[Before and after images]

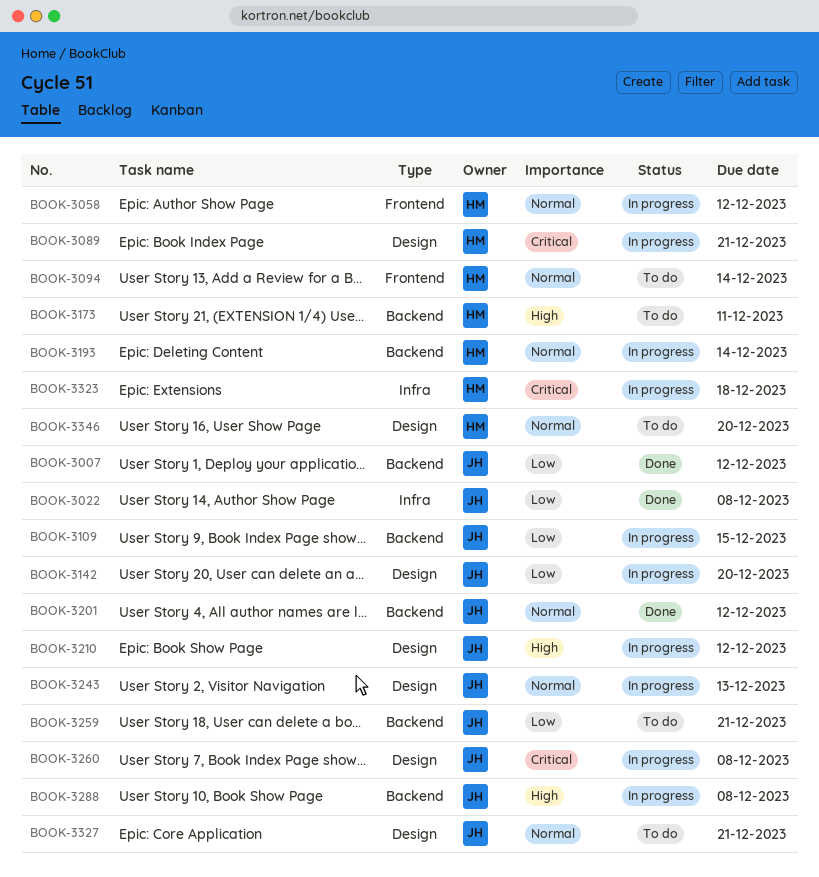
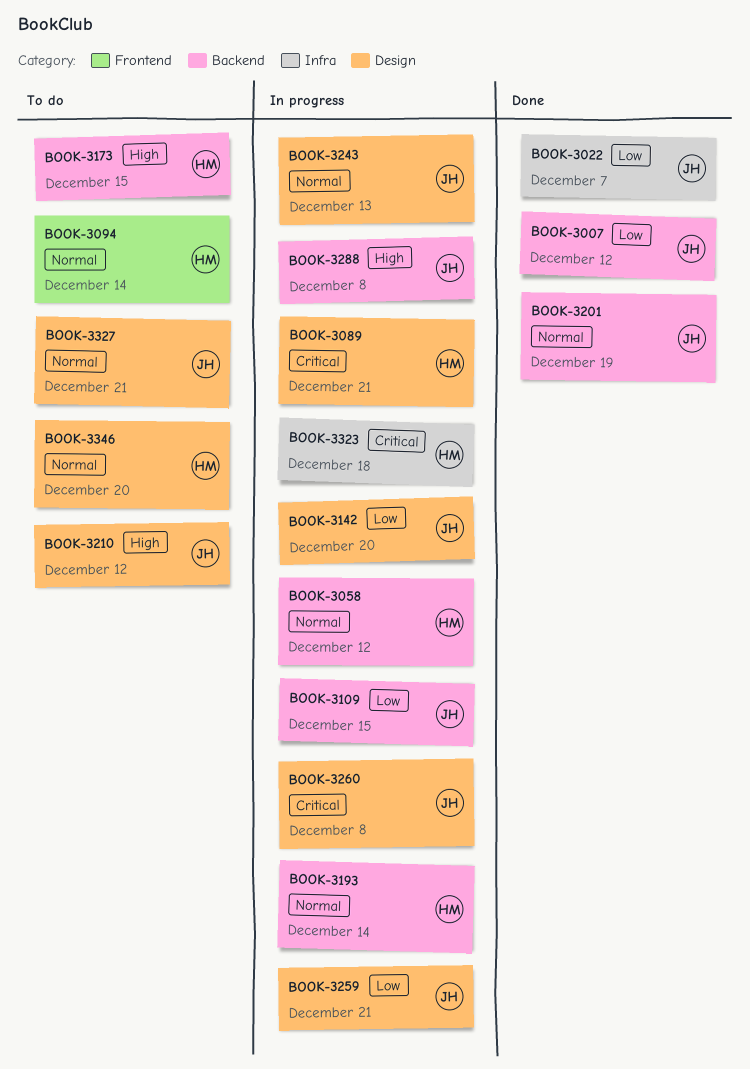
BOOK-3022, due: Dec 8 -> Dec 7
BOOK-3058, label: Frontend -> Backend
BOOK-3173, due: Dec 11 -> Dec 15
BOOK-3201, due: Dec 12 -> Dec 19
BOOK-3210, status: In progress -> To do
BOOK-3259, status: To do -> In progress
BOOK-3259, label: Backend -> Design

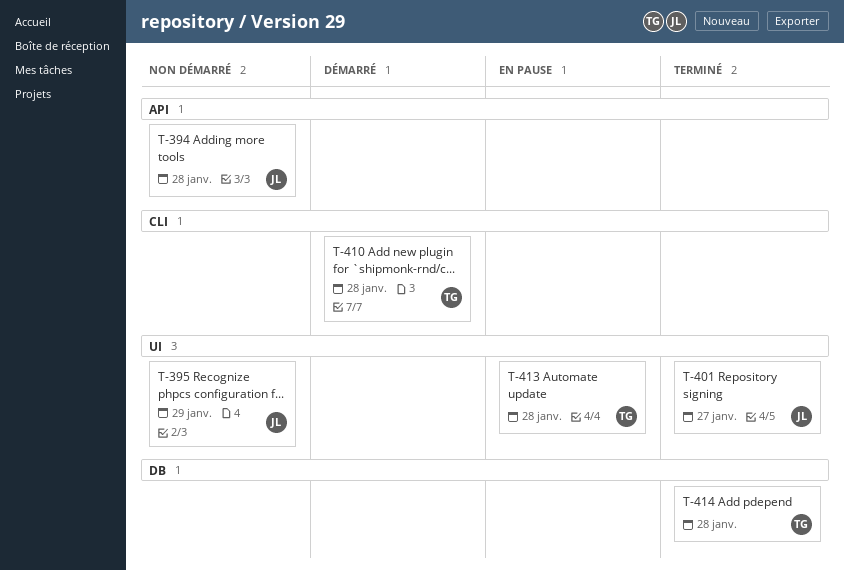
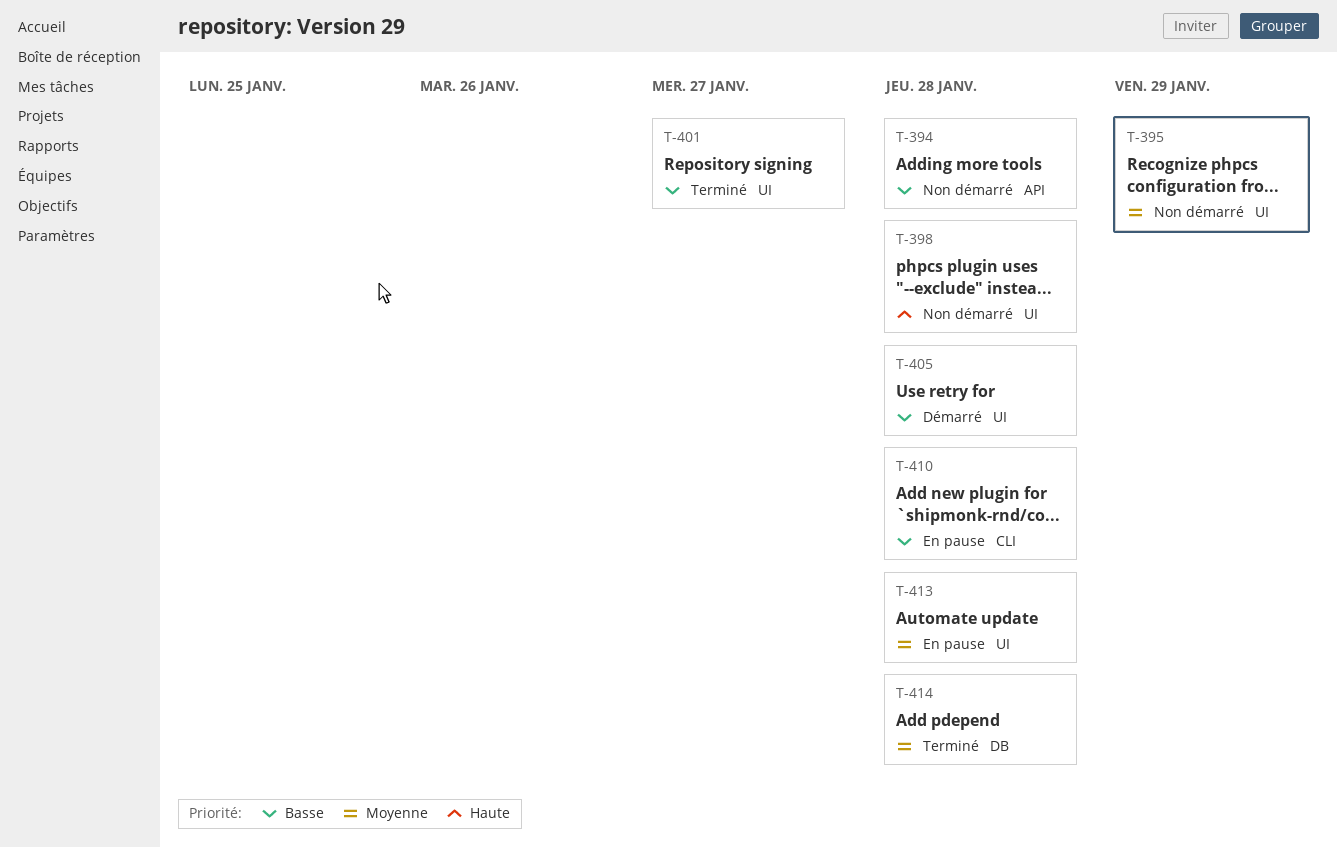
T-398: none -> present
T-405: none -> present
T-410, status: Démarré -> En pause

# [Exercise goal]
Using the entries above, find all lines with "none". Copy them.

# [Result of the exercise]
T-398: none -> present
T-405: none -> present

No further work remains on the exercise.